Saved data entries:
* * * * * * * * *

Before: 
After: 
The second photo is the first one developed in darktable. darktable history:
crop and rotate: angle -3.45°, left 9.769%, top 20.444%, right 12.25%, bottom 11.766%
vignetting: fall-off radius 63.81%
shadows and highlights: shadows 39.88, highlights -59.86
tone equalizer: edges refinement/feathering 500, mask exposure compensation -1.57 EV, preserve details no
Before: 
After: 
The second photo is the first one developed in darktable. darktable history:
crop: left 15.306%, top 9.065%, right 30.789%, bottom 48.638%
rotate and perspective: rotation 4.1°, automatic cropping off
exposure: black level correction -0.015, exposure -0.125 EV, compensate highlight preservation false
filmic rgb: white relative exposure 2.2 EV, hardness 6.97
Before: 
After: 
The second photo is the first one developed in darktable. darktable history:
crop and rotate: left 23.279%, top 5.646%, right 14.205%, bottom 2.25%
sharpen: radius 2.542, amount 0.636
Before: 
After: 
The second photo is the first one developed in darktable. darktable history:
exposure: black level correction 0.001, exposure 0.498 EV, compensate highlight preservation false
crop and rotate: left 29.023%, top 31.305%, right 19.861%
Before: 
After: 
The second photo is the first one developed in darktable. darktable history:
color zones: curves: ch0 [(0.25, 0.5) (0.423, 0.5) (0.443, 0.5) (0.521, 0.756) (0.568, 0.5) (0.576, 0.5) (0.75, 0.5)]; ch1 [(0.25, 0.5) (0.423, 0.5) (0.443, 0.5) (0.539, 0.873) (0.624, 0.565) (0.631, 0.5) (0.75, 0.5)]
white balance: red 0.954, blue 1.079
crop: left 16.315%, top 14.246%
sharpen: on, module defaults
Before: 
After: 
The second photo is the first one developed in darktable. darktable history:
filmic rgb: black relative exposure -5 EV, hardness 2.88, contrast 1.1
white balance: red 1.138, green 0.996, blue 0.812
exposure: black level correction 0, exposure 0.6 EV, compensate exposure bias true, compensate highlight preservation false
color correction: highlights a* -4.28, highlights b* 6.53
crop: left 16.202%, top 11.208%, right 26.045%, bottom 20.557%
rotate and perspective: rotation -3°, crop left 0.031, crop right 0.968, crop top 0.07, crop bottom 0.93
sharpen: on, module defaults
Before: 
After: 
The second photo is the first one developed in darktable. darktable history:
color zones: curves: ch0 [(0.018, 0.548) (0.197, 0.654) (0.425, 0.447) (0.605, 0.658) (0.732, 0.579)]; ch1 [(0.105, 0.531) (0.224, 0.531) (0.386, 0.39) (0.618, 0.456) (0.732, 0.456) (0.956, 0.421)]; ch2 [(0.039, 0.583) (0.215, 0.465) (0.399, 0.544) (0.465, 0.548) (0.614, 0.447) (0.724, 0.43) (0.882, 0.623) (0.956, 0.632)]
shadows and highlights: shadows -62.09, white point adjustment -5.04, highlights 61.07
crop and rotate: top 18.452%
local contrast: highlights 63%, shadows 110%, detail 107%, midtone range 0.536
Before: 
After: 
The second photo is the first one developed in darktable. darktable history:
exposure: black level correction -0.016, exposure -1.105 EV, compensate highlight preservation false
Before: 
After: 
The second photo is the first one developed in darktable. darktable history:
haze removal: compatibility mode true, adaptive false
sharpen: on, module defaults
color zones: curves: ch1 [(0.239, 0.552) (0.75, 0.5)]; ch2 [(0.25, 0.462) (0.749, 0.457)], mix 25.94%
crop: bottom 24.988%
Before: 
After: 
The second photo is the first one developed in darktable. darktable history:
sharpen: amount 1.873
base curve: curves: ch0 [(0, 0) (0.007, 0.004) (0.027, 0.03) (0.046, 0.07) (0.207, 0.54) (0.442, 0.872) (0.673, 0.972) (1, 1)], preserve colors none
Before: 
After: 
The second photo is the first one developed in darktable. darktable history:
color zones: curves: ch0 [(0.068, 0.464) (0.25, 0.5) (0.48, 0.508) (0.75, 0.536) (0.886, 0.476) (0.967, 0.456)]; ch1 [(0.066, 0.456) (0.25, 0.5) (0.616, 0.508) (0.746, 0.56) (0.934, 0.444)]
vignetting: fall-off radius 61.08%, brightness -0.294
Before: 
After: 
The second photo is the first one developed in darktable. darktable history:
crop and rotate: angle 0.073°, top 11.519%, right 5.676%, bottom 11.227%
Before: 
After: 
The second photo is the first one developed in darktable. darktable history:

* * * * * * * * *

**Exercise goal**
Copy every line above, character for character, with nothing changed or left out.

**Task answer**
Before: 
After: 
The second photo is the first one developed in darktable. darktable history:
crop and rotate: angle -3.45°, left 9.769%, top 20.444%, right 12.25%, bottom 11.766%
vignetting: fall-off radius 63.81%
shadows and highlights: shadows 39.88, highlights -59.86
tone equalizer: edges refinement/feathering 500, mask exposure compensation -1.57 EV, preserve details no
Before: 
After: 
The second photo is the first one developed in darktable. darktable history:
crop: left 15.306%, top 9.065%, right 30.789%, bottom 48.638%
rotate and perspective: rotation 4.1°, automatic cropping off
exposure: black level correction -0.015, exposure -0.125 EV, compensate highlight preservation false
filmic rgb: white relative exposure 2.2 EV, hardness 6.97
Before: 
After: 
The second photo is the first one developed in darktable. darktable history:
crop and rotate: left 23.279%, top 5.646%, right 14.205%, bottom 2.25%
sharpen: radius 2.542, amount 0.636
Before: 
After: 
The second photo is the first one developed in darktable. darktable history:
exposure: black level correction 0.001, exposure 0.498 EV, compensate highlight preservation false
crop and rotate: left 29.023%, top 31.305%, right 19.861%
Before: 
After: 
The second photo is the first one developed in darktable. darktable history:
color zones: curves: ch0 [(0.25, 0.5) (0.423, 0.5) (0.443, 0.5) (0.521, 0.756) (0.568, 0.5) (0.576, 0.5) (0.75, 0.5)]; ch1 [(0.25, 0.5) (0.423, 0.5) (0.443, 0.5) (0.539, 0.873) (0.624, 0.565) (0.631, 0.5) (0.75, 0.5)]
white balance: red 0.954, blue 1.079
crop: left 16.315%, top 14.246%
sharpen: on, module defaults
Before: 
After: 
The second photo is the first one developed in darktable. darktable history:
filmic rgb: black relative exposure -5 EV, hardness 2.88, contrast 1.1
white balance: red 1.138, green 0.996, blue 0.812
exposure: black level correction 0, exposure 0.6 EV, compensate exposure bias true, compensate highlight preservation false
color correction: highlights a* -4.28, highlights b* 6.53
crop: left 16.202%, top 11.208%, right 26.045%, bottom 20.557%
rotate and perspective: rotation -3°, crop left 0.031, crop right 0.968, crop top 0.07, crop bottom 0.93
sharpen: on, module defaults
Before: 
After: 
The second photo is the first one developed in darktable. darktable history:
color zones: curves: ch0 [(0.018, 0.548) (0.197, 0.654) (0.425, 0.447) (0.605, 0.658) (0.732, 0.579)]; ch1 [(0.105, 0.531) (0.224, 0.531) (0.386, 0.39) (0.618, 0.456) (0.732, 0.456) (0.956, 0.421)]; ch2 [(0.039, 0.583) (0.215, 0.465) (0.399, 0.544) (0.465, 0.548) (0.614, 0.447) (0.724, 0.43) (0.882, 0.623) (0.956, 0.632)]
shadows and highlights: shadows -62.09, white point adjustment -5.04, highlights 61.07
crop and rotate: top 18.452%
local contrast: highlights 63%, shadows 110%, detail 107%, midtone range 0.536
Before: 
After: 
The second photo is the first one developed in darktable. darktable history:
exposure: black level correction -0.016, exposure -1.105 EV, compensate highlight preservation false
Before: 
After: 
The second photo is the first one developed in darktable. darktable history:
haze removal: compatibility mode true, adaptive false
sharpen: on, module defaults
color zones: curves: ch1 [(0.239, 0.552) (0.75, 0.5)]; ch2 [(0.25, 0.462) (0.749, 0.457)], mix 25.94%
crop: bottom 24.988%
Before: 
After: 
The second photo is the first one developed in darktable. darktable history:
sharpen: amount 1.873
base curve: curves: ch0 [(0, 0) (0.007, 0.004) (0.027, 0.03) (0.046, 0.07) (0.207, 0.54) (0.442, 0.872) (0.673, 0.972) (1, 1)], preserve colors none
Before: 
After: 
The second photo is the first one developed in darktable. darktable history:
color zones: curves: ch0 [(0.068, 0.464) (0.25, 0.5) (0.48, 0.508) (0.75, 0.536) (0.886, 0.476) (0.967, 0.456)]; ch1 [(0.066, 0.456) (0.25, 0.5) (0.616, 0.508) (0.746, 0.56) (0.934, 0.444)]
vignetting: fall-off radius 61.08%, brightness -0.294
Before: 
After: 
The second photo is the first one developed in darktable. darktable history:
crop and rotate: angle 0.073°, top 11.519%, right 5.676%, bottom 11.227%
Before: 
After: 
The second photo is the first one developed in darktable. darktable history:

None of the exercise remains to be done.